After 40 years in Congress, Nancy Pelosi to help create institute to train leaders of the future
By Dana Bash, CNN
(CNN) — For the first time in 40 years, retiring Democratic Rep. Nancy Pelosi of California will not be returning to Congress in January.
CNN has learned where she will direct her legendary energy — at the University of California, Berkeley, which is creating the Nancy Pelosi Institute. The institute, dedicated to research, learning and civic engagement, is slated to open in January 2027.
“I think all of us in public service who have an opportunity to do so, want to use our experience to train leaders for the future,” Pelosi said in a phone interview.
“I viewed this as a liberation for me from the political, not politics, but partisanship. Because you’re going to an academic institution. It’s about what our founders had in mind with our Constitution, and it’s a beautiful story to tell,” she said.
The former House speaker said a group of administrators and about eight professors at Berkeley approached her almost a year ago with the idea of the Nancy Pelosi Institute. She said she was complimented and, even, “dazzled” by the proposal, but also surprised — so much so that she took some time before agreeing to go forward.

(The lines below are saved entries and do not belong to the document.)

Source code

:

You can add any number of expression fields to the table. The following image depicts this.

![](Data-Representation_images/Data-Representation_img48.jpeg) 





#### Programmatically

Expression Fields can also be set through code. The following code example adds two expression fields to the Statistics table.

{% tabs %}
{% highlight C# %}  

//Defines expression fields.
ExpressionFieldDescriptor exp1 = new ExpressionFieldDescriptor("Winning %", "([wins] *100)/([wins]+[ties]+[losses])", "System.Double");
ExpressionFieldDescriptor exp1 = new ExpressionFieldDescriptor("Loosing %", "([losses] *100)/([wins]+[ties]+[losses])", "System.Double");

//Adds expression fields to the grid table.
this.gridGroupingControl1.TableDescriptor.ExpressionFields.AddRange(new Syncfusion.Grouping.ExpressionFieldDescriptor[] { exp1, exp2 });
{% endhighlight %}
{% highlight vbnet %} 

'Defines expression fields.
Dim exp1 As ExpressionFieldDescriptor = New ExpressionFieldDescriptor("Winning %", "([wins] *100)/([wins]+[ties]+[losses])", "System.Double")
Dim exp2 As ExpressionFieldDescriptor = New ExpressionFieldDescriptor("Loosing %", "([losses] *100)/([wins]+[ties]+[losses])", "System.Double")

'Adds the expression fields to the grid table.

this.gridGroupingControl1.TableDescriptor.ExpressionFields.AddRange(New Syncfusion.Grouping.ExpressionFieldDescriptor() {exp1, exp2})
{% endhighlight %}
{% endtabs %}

What intrigued Pelosi the most, she said, was the notion of a bipartisan academic center at Berkeley, “the epitome of public education,” with a concentration on issues she spent her decadeslong political career focused on.
“I loved it because they talked about human rights in the US and in the world, talking about and addressing the challenges to our democracy, talking about challenges of the climate and economic income inequity,” Pelosi, 86, said.
After hearing their ideas, Pelosi agreed to raise $25 million before the announcement, which the famously prodigious fundraiser said she did “quite easily.” The university said in a press release that this is a $50 million campaign.
Unlike other academic institutes or eponymous endeavors, Pelosi said this will not be a “brick-and-mortar thing” but rather “programmatic.”
She was asked: You won’t see “Nancy Pelosi Institute” on a building?
“I hope not,” she replied with a laugh.
“They have classrooms, they have auditoriums, they have theaters,” she added.
While Pelosi’s papers from her time as speaker of the House are at the Library of Congress, she said the institute will display of some of the awards she received, the legislation she helped pass, and, maybe, even some “personal effects” to make it “fun and interesting to get people there.” This exhibit is slated to open in spring of 2027.
“It’s about technology. Anything you wany to convey, you can convey technologically. It doesn’t mean you don’t want physical evidence so that people have excitement about seeing the original … but people want to know how these things happened more than what they were exactly,” Pelsoi said.
The California congresswoman said she will bring high-profile people from both parties to visit and lecture at Berkeley, and that she will even co-teach a class with professor Eric Schickler, a leading scholar on Congress.
“If you’re trying to engage another generation to prepare them for the future, you must listen to them. That’s the exciting part of it.” Pelosi said.
To be sure, the two-time House speaker still has this November’s elections on her mind, saying, unsolicited, that “we’re going to win the House,”
“I’m so proud of what I leave behind, and how they go on to what’s next,” Pelosi said.